Охранник, которого я теперь знаю как Тома, встречает меня у двери, которая, как я определила, является одиночными камерами. Место, куда заключенных первоначально отправляли в наказание, когда крошечные тюремные блоки не были
достаточно наказания.
— Я здесь, чтобы осмотреть раны Титуса, — говорю я ему, что является правдой лишь отчасти.
Кивком он пропускает меня с полуулыбкой.
Титус, как и прежде, прислонился к стене и не потрудился пошевелить ни единым мускулом, когда Том отстегивает замок и открывает дверь. Как только охранник уходит, я бросаю быстрый взгляд на Уилла и нахожу его лежащим на спине, одна рука подложена под голову, взгляд устремлен в потолок.
Все еще здесь. Все еще жив.
Чем скорее я проверю Титуса, тем скорее смогу поговорить с Уиллом, при условии, что Том позволит это.
С той же осторожностью, что и раньше, я направляюсь в камеру и опускаюсь на колени рядом с Титусом, вздрагивая от ожога на заднице, и присматриваюсь к длине цепи, которая дала бы ему достаточно досягаемости для атаки. Каким бы разбитым я сейчас себя ни чувствовала, у меня даже не хватило бы сил сопротивляться.

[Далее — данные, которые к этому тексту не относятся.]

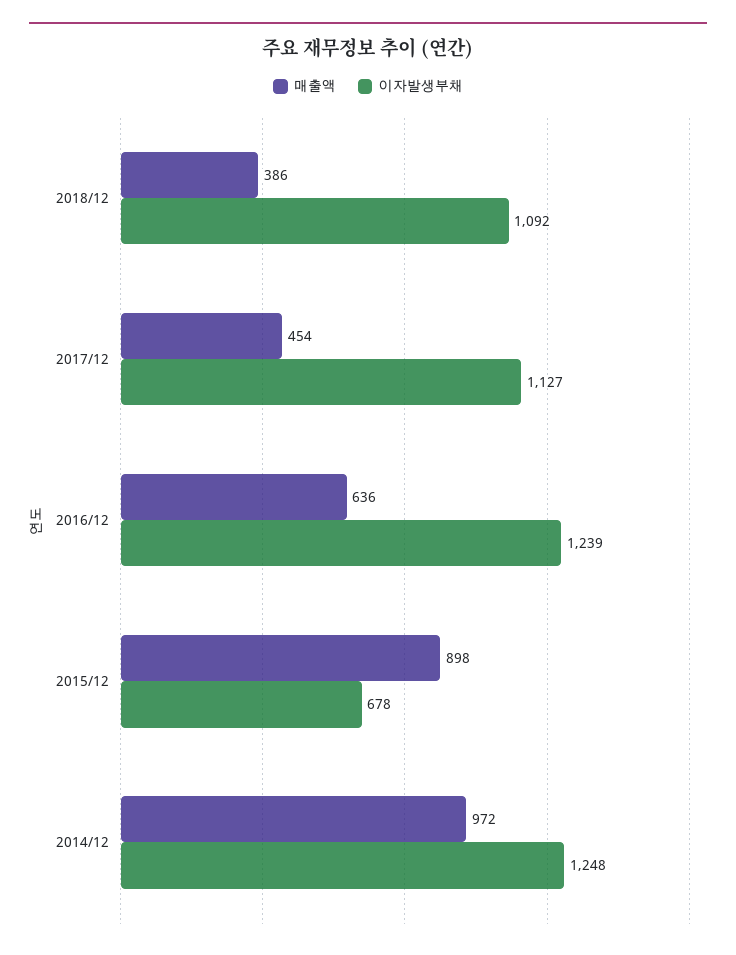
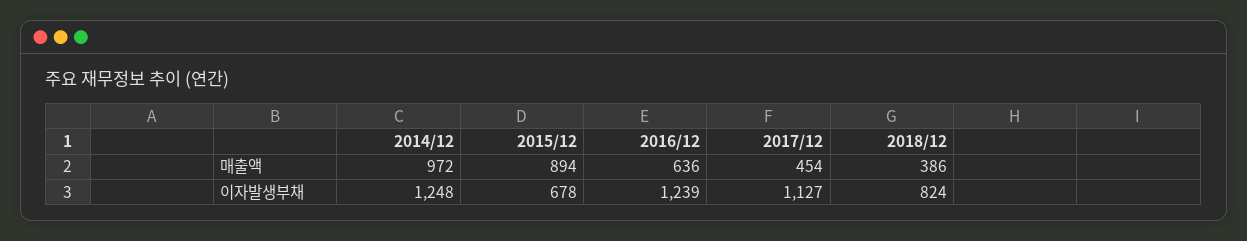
이자발생부채, 2018/12: 1092 -> 824
매출액, 2015/12: 898 -> 894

Факт, который, должно быть, написан на моем лице, когда его бровь вздрагивает, когда он переводит взгляд на мою разбитую челюсть, куда меня ударил охранник.

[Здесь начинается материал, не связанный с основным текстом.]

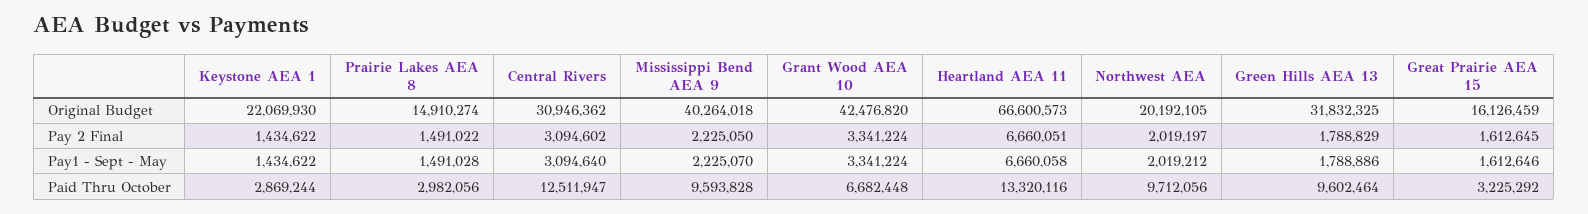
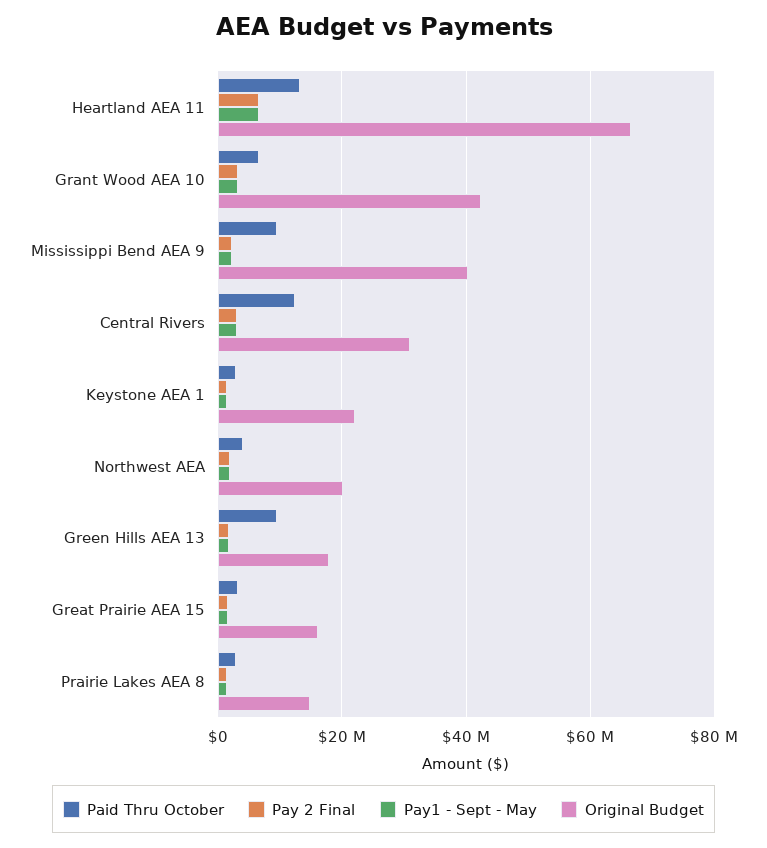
Original Budget, Green Hills AEA 13: 31832325 -> 18000000
Paid Thru October, Northwest AEA: 9712056 -> 4000000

— Я здесь только для того, чтобы проверить твои раны.
К его чести, он не спрашивает о синяке, поскольку у меня нет намерений говорить о вчерашнем вечере, но его грудь поднимается и опускается в легком темпе, что я воспринимаю как приглашение приступить к работе, отклеивая марлевую повязку, которую я перевязала накануне.
Воспаленные края раны затихли, кожа зажила, что, как я знаю по опыту, обычно занимает гораздо больше времени.
Нахмурившись, я провожу большим пальцем по стянутым швам, прекрасно понимая, что мне не следовало их трогать, но я ничего не могу с собой поделать.
— Невозможно. Это должно было занять не менее недели. Может быть, больше.
— Должно быть, сильный антисептик.
Нет, даже мощный антибиотик не привел бы к такому уровню восстановления.
— Или ты не совсем тот, кем кажешься.
Он откидывает голову к стене, его глаза медового цвета смотрят на меня, и на мгновение я почти чувствую себя поглощенной. Может быть, потому, что он так редко признает что-то большее, чем то, что находится прямо у него под носом, но мой желудок трепещет от внезапного внимания.
— И кем я кажусь?
Возвращение повязки на место — это повод отвести взгляд, и я прочищаю горло, переходя к следующей ране.
— Ну, ты кажешься довольно подавленным, почти кататоническим, для человека, который отрывает головы злобным существам.
— Если бы я отрывал головы всем, кого встречал, я бы не был благословлен вашим разговором сейчас, не так ли? Трудно сказать, то ли воздух сгущается от раздражения, то ли от веселья, поскольку эти двое, кажется, сливаются с ним.
— Это заноза в заднице, счищающая кровь с рук.
Мне хочется посмеяться над этим, но я не могу сказать, говорит ли он серьезно. Возможно, все, что стоит между мной, полностью невредимым, и мной, с моей головой, катящейся по полу, не более чем неудобство.
— Что ж, слава богу за это, — бормочу я, осматривая еще одну полностью зажившую рану.
— Ты не признаешь Бога за свои благословения? Дочь. Он выплевывает последнее слово, как будто оно вызывает неприятный привкус во рту.